(Text data extracted from pages)
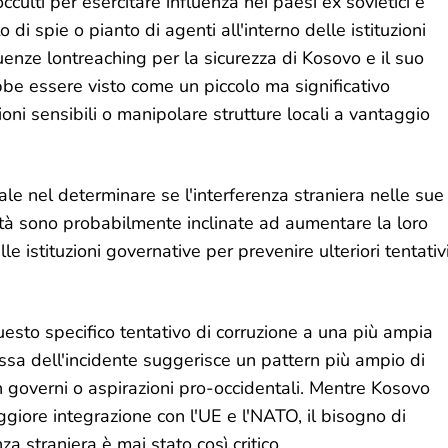
cculti per esercitare influenza nei paesi ex sovietici e
 di spie o pianto di agenti all'interno delle istituzioni
nze lontreaching per la sicurezza di Kosovo e il suo
be essere visto come un piccolo ma significativo
ni sensibili o manipolare strutture locali a vantaggio
iale nel determinare se l'interferenza straniera nelle sue
orità sono probabilmente inclinate ad aumentare la loro
elle istituzioni governative per prevenire ulteriori tentativ
esto specifico tentativo di corruzione a una più ampia
ssa dell'incidente suggerisce un pattern più ampio di
on governi o aspirazioni pro-occidentali. Mentre Kosovo
iore integrazione con l'UE e l'NATO, il bisogno di
za straniera è mai stato così critico.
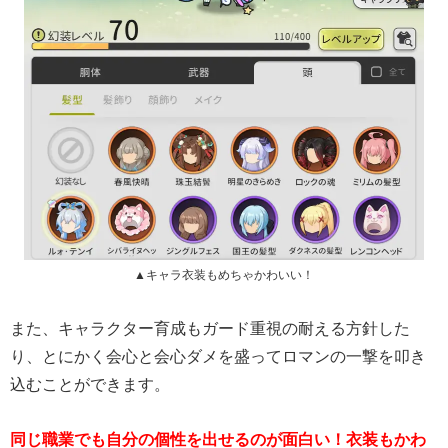
▲キャラ衣装もめちゃかわいい！
また、キャラクター育成もガード重視の耐える方針した
り、とにかく会心と会心ダメを盛ってロマンの一撃を叩き
込むことができます。
同じ職業でも自分の個性を出せるのが面白い！衣装もかわ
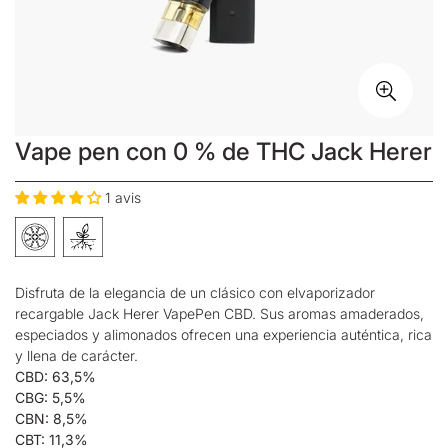
Vape pen con 0 % de THC Jack Herer
1 avis
Disfruta de la elegancia de un clásico con el
vaporizador
recargable Jack Herer Vape
Pen
CBD. Sus aromas amaderados,
especiados y alimonados ofrecen una experiencia auténtica, rica
y llena de carácter.
CBD: 63,5%
CBG: 5,5%
CBN: 8,5%
CBT: 11,3%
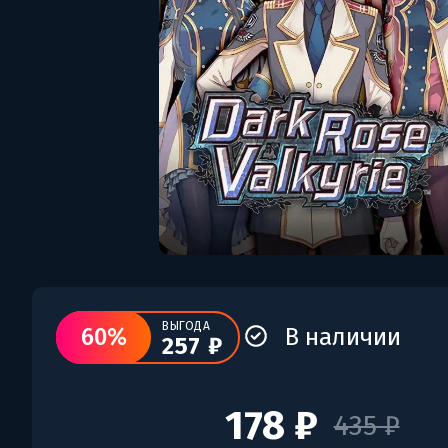
ВЫГОДА
60%
В наличии
257 ₽
178 ₽
435 ₽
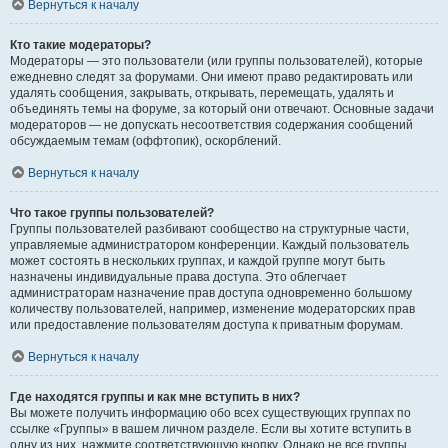
Вернуться к началу
Кто такие модераторы?
Модераторы — это пользователи (или группы пользователей), которые
ежедневно следят за форумами. Они имеют право редактировать или
удалять сообщения, закрывать, открывать, перемещать, удалять и
объединять темы на форуме, за который они отвечают. Основные задачи
модераторов — не допускать несоответствия содержания сообщений
обсуждаемым темам (оффтопик), оскорблений.
Вернуться к началу
Что такое группы пользователей?
Группы пользователей разбивают сообщество на структурные части,
управляемые администратором конференции. Каждый пользователь
может состоять в нескольких группах, и каждой группе могут быть
назначены индивидуальные права доступа. Это облегчает
администраторам назначение прав доступа одновременно большому
количеству пользователей, например, изменение модераторских прав
или предоставление пользователям доступа к приватным форумам.
Вернуться к началу
Где находятся группы и как мне вступить в них?
Вы можете получить информацию обо всех существующих группах по
ссылке «Группы» в вашем личном разделе. Если вы хотите вступить в
одну из них, нажмите соответствующую кнопку. Однако не все группы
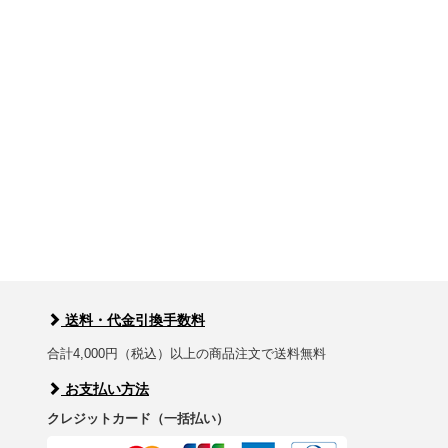
送料・代金引換手数料
合計4,000円（税込）以上の商品注文で送料無料
お支払い方法
クレジットカード（一括払い）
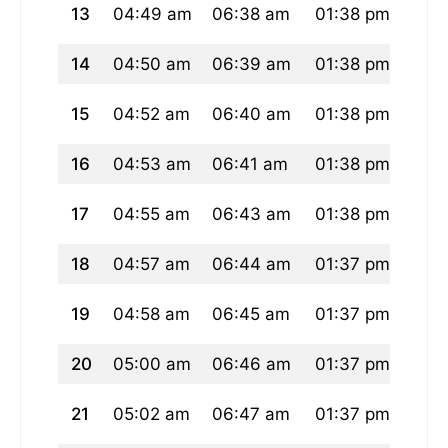
13
04:49 am
06:38 am
01:38 pm
05:
14
04:50 am
06:39 am
01:38 pm
05:
15
04:52 am
06:40 am
01:38 pm
05:
16
04:53 am
06:41 am
01:38 pm
05:
17
04:55 am
06:43 am
01:38 pm
05:
18
04:57 am
06:44 am
01:37 pm
05:
19
04:58 am
06:45 am
01:37 pm
05:
20
05:00 am
06:46 am
01:37 pm
05:
21
05:02 am
06:47 am
01:37 pm
05:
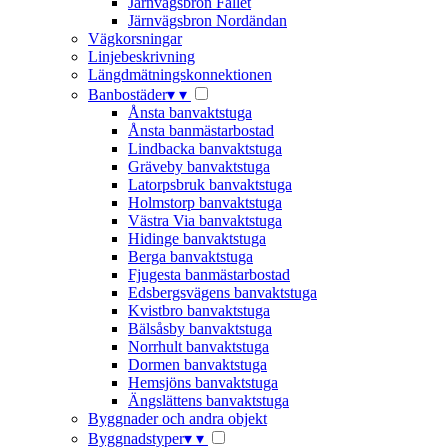
Järnvägsbron Fallet
Järnvägsbron Nordändan
Vägkorsningar
Linjebeskrivning
Längdmätningskonnektionen
Banbostäder
▾
▾
Ånsta banvaktstuga
Ånsta banmästarbostad
Lindbacka banvaktstuga
Gräveby banvaktstuga
Latorpsbruk banvaktstuga
Holmstorp banvaktstuga
Västra Via banvaktstuga
Hidinge banvaktstuga
Berga banvaktstuga
Fjugesta banmästarbostad
Edsbergsvägens banvaktstuga
Kvistbro banvaktstuga
Bälsåsby banvaktstuga
Norrhult banvaktstuga
Dormen banvaktstuga
Hemsjöns banvaktstuga
Ängslättens banvaktstuga
Byggnader och andra objekt
Byggnadstyper
▾
▾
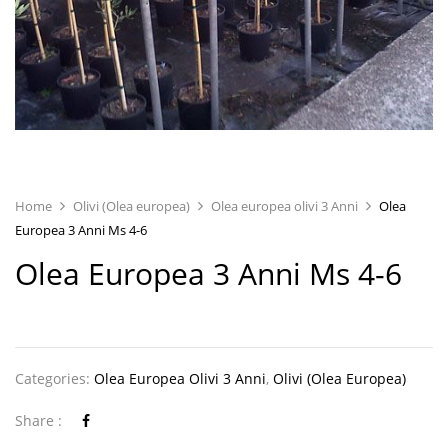
Home
Olivi (Olea europea)
Olea europea olivi 3 Anni
Olea
Europea 3 Anni Ms 4-6
Olea Europea 3 Anni Ms 4-6
Categories:
Olea Europea Olivi 3 Anni
,
Olivi (Olea Europea)
Share :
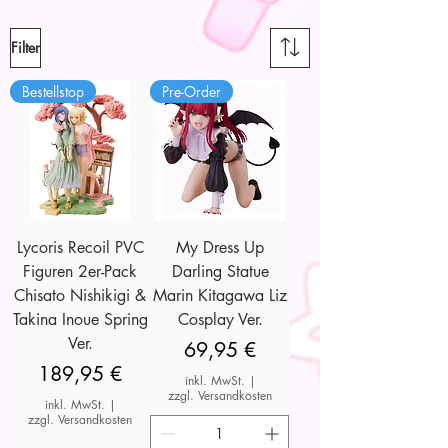
Filter
Bestellstop
Pre-Order
Lycoris Recoil PVC
My Dress Up
Figuren 2er-Pack
Darling Statue
Chisato Nishikigi &
Marin Kitagawa Liz
Takina Inoue Spring
Cosplay Ver.
Ver.
Preis
69,95 €
Preis
189,95 €
inkl. MwSt.
|
zzgl. Versandkosten
inkl. MwSt.
|
zzgl. Versandkosten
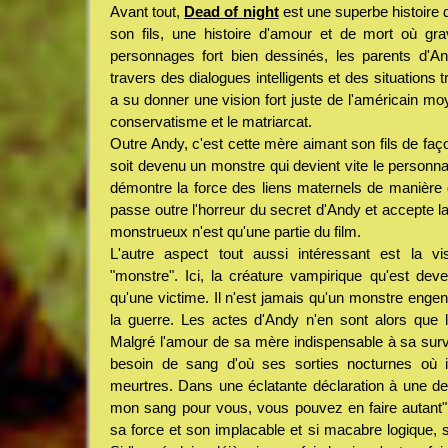
Avant tout,
Dead of night
est une superbe histoire 
son fils, une histoire d'amour et de mort où gra
personnages fort bien dessinés, les parents d'An
travers des dialogues intelligents et des situations
a su donner une vision fort juste de l'américain m
conservatisme et le matriarcat.
Outre Andy, c'est cette mère aimant son fils de fa
soit devenu un monstre qui devient vite le personna
démontre la force des liens maternels de manière
passe outre l'horreur du secret d'Andy et accepte la
monstrueux n'est qu'une partie du film.
L'autre aspect tout aussi intéressant est la v
"monstre". Ici, la créature vampirique qu'est dev
qu'une victime. Il n'est jamais qu'un monstre enge
la guerre. Les actes d'Andy n'en sont alors que le
Malgré l'amour de sa mère indispensable à sa survi
besoin de sang d'où ses sorties nocturnes où i
meurtres. Dans une éclatante déclaration à une de
mon sang pour vous, vous pouvez en faire autant
sa force et son implacable et si macabre logique, so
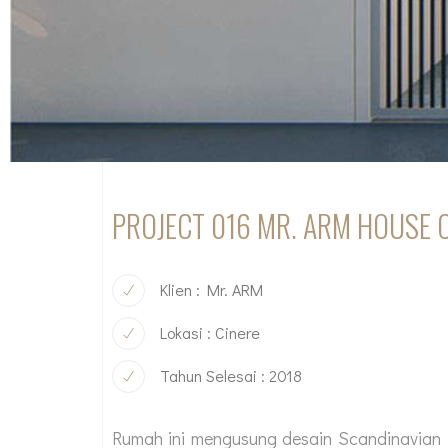
PROJECT 016 MR. ARM HOUSE 
Klien : Mr. ARM
Lokasi : Cinere
Tahun Selesai : 2018
Rumah ini mengusung desain Scandinavian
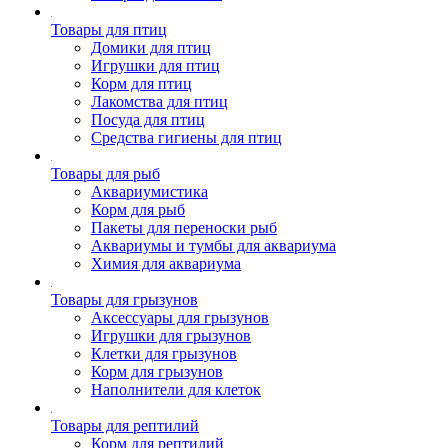
Товары для птиц
Домики для птиц
Игрушки для птиц
Корм для птиц
Лакомства для птиц
Посуда для птиц
Средства гигиены для птиц
Товары для рыб
Аквариумистика
Корм для рыб
Пакеты для переноски рыб
Аквариумы и тумбы для аквариума
Химия для аквариума
Товары для грызунов
Аксессуары для грызунов
Игрушки для грызунов
Клетки для грызунов
Корм для грызунов
Наполнители для клеток
Товары для рептилий
Корм для рептилий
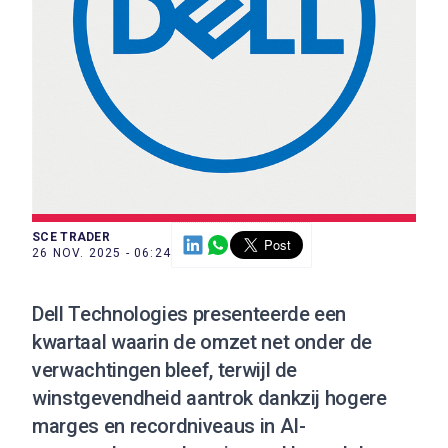
SCE TRADER
26 NOV. 2025 - 06:24
Dell Technologies presenteerde een
kwartaal waarin de omzet net onder de
verwachtingen bleef, terwijl de
winstgevendheid aantrok dankzij hogere
marges en recordniveaus in AI-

### Activity
Render the data from its beginning through the line containing "orità sono probabilmente" as a Markdown table with the columns Row and Text line, one numbered row per line and blank lines omitted. Leave the pictures out of the answer.

### The answer
| Row | Text line |
|---|---|
| 1 | cculti per esercitare influenza nei paesi ex sovietici e |
| 2 |  di spie o pianto di agenti all'interno delle istituzioni |
| 3 | nze lontreaching per la sicurezza di Kosovo e il suo |
| 4 | be essere visto come un piccolo ma significativo |
| 5 | ni sensibili o manipolare strutture locali a vantaggio |
| 6 | iale nel determinare se l'interferenza straniera nelle sue |
| 7 | orità sono probabilmente inclinate ad aumentare la loro |